*** MATERIAL FOR THE TASK ***
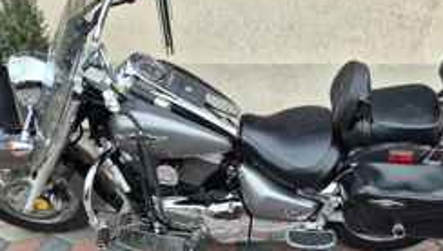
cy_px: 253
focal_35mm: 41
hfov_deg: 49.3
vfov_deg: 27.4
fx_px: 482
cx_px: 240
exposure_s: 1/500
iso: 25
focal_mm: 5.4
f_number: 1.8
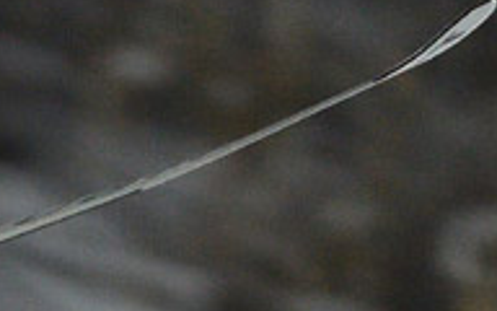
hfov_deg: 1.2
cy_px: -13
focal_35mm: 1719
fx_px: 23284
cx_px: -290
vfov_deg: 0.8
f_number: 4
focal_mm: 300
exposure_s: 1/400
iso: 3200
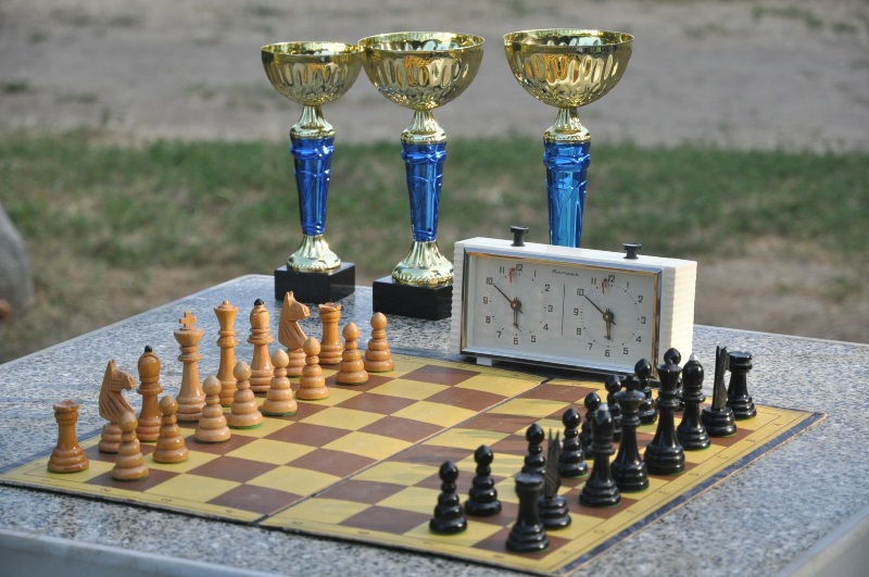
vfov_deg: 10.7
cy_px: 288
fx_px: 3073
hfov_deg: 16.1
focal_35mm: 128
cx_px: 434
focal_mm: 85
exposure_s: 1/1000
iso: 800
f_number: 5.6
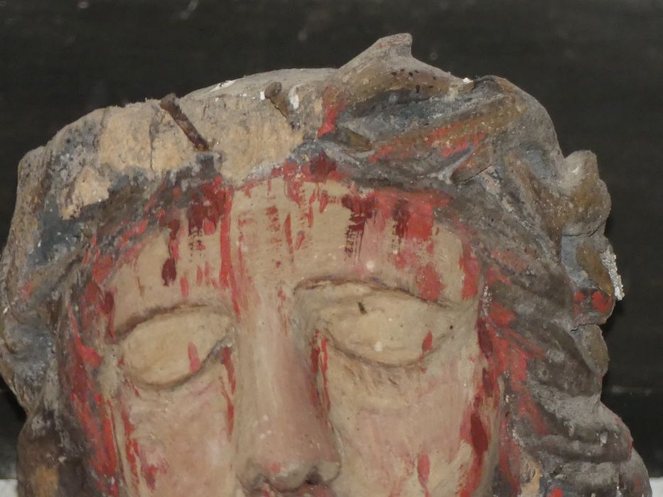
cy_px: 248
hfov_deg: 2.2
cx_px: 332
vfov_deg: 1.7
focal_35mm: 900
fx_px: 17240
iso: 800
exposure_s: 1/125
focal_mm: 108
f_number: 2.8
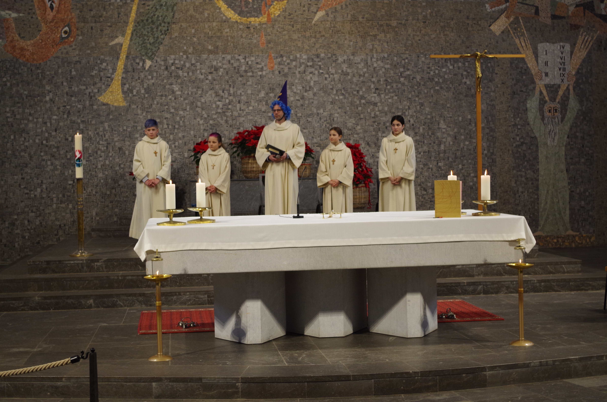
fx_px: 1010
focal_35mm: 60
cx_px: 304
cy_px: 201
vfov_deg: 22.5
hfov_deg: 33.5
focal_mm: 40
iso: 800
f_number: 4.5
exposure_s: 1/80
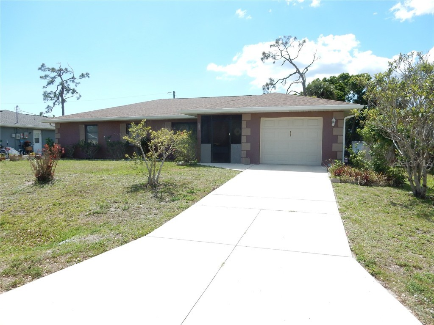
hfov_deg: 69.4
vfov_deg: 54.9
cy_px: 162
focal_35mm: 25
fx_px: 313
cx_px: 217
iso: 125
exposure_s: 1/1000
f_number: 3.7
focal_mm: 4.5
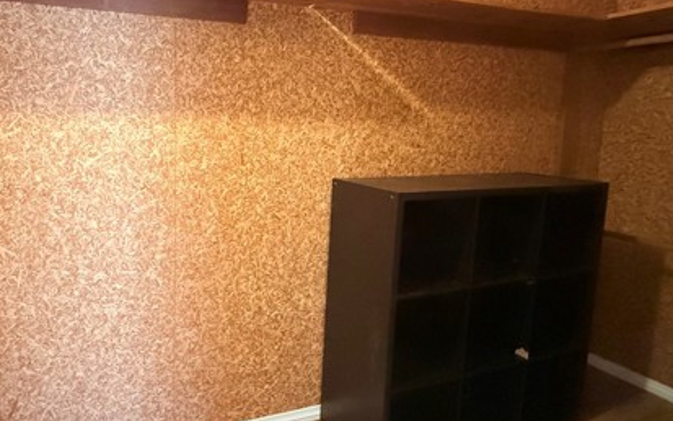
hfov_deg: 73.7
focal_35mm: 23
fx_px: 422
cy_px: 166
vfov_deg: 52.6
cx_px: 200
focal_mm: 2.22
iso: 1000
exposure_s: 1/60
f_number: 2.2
*** End of MATERIAL FOR THE TASK ***
ACTIVITY: Output the full listing verbatim, but drop the images.

RESPONSE TO THIS TASK:
cy_px: 253
focal_35mm: 41
hfov_deg: 49.3
vfov_deg: 27.4
fx_px: 482
cx_px: 240
exposure_s: 1/500
iso: 25
focal_mm: 5.4
f_number: 1.8
hfov_deg: 1.2
cy_px: -13
focal_35mm: 1719
fx_px: 23284
cx_px: -290
vfov_deg: 0.8
f_number: 4
focal_mm: 300
exposure_s: 1/400
iso: 3200
vfov_deg: 10.7
cy_px: 288
fx_px: 3073
hfov_deg: 16.1
focal_35mm: 128
cx_px: 434
focal_mm: 85
exposure_s: 1/1000
iso: 800
f_number: 5.6
cy_px: 248
hfov_deg: 2.2
cx_px: 332
vfov_deg: 1.7
focal_35mm: 900
fx_px: 17240
iso: 800
exposure_s: 1/125
focal_mm: 108
f_number: 2.8
fx_px: 1010
focal_35mm: 60
cx_px: 304
cy_px: 201
vfov_deg: 22.5
hfov_deg: 33.5
focal_mm: 40
iso: 800
f_number: 4.5
exposure_s: 1/80
hfov_deg: 69.4
vfov_deg: 54.9
cy_px: 162
focal_35mm: 25
fx_px: 313
cx_px: 217
iso: 125
exposure_s: 1/1000
f_number: 3.7
focal_mm: 4.5
hfov_deg: 73.7
focal_35mm: 23
fx_px: 422
cy_px: 166
vfov_deg: 52.6
cx_px: 200
focal_mm: 2.22
iso: 1000
exposure_s: 1/60
f_number: 2.2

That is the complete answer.